2014 will go down in history as the year of marriage equality.
Same-sex marriage bans have fallen like dominoes across the United States since the Supreme Court ruled in 2013 that the Defense of Marriage Act was unconstitutional. Lower courts have used the rationale in the Windsor v. United States ruling to throw out marriage bans.
The movement towards full marriage equality has been rapid in the past year. The number of states that legally recognized same-sex marriage doubled in 2014. 35 states plus the District of Columbia now recognize same-sex marriage and issue marriage licenses to same-sex couples.
Alaska, Arizona, Colorado, Idaho, Indiana, Illinois, Kansas, Oklahoma, Montana, Nevada, New Mexico, North Carolina, Pennsylvania, South Carolina, Utah, Virginia, Wisconsin, West Virginia, and Wyoming all saw same-sex marriage legalized in 2014.

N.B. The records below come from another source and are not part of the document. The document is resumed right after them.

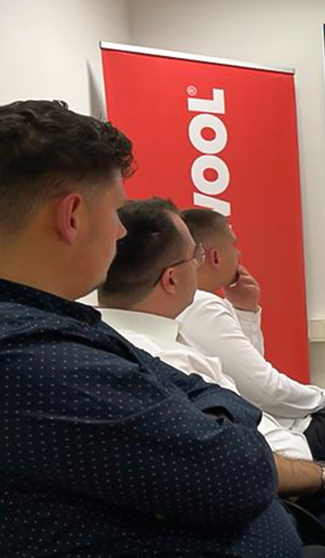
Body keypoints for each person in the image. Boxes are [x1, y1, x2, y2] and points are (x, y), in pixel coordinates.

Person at [0, 100, 302, 556]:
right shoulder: (41, 360)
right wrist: (214, 418)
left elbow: (213, 401)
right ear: (72, 217)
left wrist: (213, 416)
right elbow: (239, 471)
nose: (121, 233)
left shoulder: (62, 324)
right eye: (116, 212)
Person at [96, 198, 325, 554]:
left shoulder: (124, 338)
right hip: (280, 501)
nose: (201, 265)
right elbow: (244, 440)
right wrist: (324, 473)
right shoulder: (157, 360)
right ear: (171, 279)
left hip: (283, 481)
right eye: (194, 257)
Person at [178, 208, 325, 495]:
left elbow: (248, 376)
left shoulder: (193, 309)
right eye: (234, 245)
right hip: (298, 448)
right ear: (215, 256)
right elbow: (266, 390)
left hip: (284, 441)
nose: (239, 254)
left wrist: (245, 312)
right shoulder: (203, 306)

All of those states, with the exception of Illinois, were the result of court rulings striking down marriage bans.
Over 60 percent of the United States population now reside in states where same-sex marriage is legal.

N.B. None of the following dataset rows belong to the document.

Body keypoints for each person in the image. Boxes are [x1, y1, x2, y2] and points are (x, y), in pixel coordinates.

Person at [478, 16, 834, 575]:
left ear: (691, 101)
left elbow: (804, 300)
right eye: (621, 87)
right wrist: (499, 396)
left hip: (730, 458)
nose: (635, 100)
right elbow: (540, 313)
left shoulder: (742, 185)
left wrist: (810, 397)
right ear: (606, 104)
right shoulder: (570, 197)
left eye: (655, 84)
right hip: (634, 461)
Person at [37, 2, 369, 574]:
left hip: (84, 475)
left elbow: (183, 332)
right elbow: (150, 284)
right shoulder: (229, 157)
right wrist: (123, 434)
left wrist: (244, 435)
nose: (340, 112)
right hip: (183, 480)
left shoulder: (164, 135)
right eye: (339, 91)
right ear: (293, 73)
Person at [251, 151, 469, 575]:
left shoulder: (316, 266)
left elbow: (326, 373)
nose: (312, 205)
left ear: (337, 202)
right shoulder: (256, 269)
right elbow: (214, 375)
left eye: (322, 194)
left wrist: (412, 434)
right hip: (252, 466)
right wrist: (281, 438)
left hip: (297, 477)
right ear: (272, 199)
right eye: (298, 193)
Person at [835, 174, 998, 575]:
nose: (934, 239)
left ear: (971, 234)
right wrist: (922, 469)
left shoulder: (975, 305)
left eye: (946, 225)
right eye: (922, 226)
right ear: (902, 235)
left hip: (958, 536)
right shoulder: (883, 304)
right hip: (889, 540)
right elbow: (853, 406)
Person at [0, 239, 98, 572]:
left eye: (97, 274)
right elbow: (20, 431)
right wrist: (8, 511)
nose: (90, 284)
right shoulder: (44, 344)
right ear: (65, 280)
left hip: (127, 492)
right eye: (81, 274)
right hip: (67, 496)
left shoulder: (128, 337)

Indiana saw its ban struck down in June. Marriage licenses were issued in Indiana for several days prior to the state’s appeal. Indiana Governor Mike Pence instructed the state’s agencies to not recognize those marriages.

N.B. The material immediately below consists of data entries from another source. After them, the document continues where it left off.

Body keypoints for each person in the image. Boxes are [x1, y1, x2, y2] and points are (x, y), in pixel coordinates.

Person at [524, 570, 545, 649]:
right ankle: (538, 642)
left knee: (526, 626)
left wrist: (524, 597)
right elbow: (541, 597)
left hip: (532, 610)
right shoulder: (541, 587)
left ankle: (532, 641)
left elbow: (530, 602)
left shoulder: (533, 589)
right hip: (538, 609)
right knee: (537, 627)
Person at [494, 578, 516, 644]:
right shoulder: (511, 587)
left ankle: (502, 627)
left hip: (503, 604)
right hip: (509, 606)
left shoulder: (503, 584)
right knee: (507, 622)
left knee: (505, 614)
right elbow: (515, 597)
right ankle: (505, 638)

Ultimately, the 7th Circuit Court of Appeals, which has jurisdiction over Indiana, Illinois and Wisconsin, stuck down the Indiana and Wisconsin bans.
“It was tradition to not allow blacks and whites to marry – a tradition that got swept away,” Judge Richard Posner, a Reagan appointee, said during the hearing. Posner called the state’s same-sex marriage ban “a tradition of hate … and savage discrimination.”
Indiana appealed the ruling to the Supreme Court, which declined to hear the case, paving the way for marriage equality in Indiana and ten other states.
Bans have also been overturned in Arkansas, Mississippi and Texas but the rulings have been stayed pending appeal.
The state of Florida has thus far refused to allow same-sex couples to apply for marriage licenses following a ruling that the state’s ban was unconstitutional. Florida’s attorney general has asked a federal judge to clarify if his ruling applied to all 67 counties.
Only two federal courts have sided with states defending their marriage bans. A federal judge in Louisiana upheld that state’s same-sex marriage ban, while the 6th Circuit Court of Appeals upheld bans in Michigan, Ohio, Kentucky and Tennessee.
The 6th Circuit ruling increases the likelihood that the Supreme Court will make a final decision on the issue in 2015. Same-sex couples have appealed that ruling to the Supreme Court.
If the Supreme Court takes the case and rules in favor of marriage equality, same-sex marriage would become legal in all 50 states.